» Task data
....
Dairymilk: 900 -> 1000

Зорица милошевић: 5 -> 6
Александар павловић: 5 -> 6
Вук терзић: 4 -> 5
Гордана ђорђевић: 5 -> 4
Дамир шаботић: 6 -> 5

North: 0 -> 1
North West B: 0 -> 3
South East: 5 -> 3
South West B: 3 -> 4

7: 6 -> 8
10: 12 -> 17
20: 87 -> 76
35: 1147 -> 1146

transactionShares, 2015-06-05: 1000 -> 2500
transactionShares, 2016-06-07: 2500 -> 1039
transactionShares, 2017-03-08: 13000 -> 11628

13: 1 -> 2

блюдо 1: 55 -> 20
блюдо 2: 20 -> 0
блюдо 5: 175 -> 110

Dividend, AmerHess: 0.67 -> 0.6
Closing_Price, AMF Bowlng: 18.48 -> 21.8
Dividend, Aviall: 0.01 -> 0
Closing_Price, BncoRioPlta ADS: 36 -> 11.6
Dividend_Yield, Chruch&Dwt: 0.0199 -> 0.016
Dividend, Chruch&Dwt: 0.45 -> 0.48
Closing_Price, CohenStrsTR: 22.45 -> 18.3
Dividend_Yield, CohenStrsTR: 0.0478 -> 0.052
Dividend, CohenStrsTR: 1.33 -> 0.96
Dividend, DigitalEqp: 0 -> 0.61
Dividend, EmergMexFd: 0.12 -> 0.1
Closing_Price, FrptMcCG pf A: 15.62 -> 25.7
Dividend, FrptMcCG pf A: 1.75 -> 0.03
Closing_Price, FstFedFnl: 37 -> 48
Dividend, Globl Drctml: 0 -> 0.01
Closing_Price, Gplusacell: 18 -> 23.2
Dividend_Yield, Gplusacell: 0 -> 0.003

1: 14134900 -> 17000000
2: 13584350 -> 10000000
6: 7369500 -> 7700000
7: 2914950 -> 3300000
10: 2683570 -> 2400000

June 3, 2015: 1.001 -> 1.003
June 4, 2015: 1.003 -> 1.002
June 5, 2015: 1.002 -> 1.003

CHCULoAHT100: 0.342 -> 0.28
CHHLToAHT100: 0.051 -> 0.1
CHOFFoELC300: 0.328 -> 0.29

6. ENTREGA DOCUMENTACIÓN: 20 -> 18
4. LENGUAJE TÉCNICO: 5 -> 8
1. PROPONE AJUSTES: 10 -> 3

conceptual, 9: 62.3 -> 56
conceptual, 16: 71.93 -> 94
....
» What you are asked to do
Locate the word "Gplusacell" in the records and collect each line it appears in.

» Output below
Closing_Price, Gplusacell: 18 -> 23.2
Dividend_Yield, Gplusacell: 0 -> 0.003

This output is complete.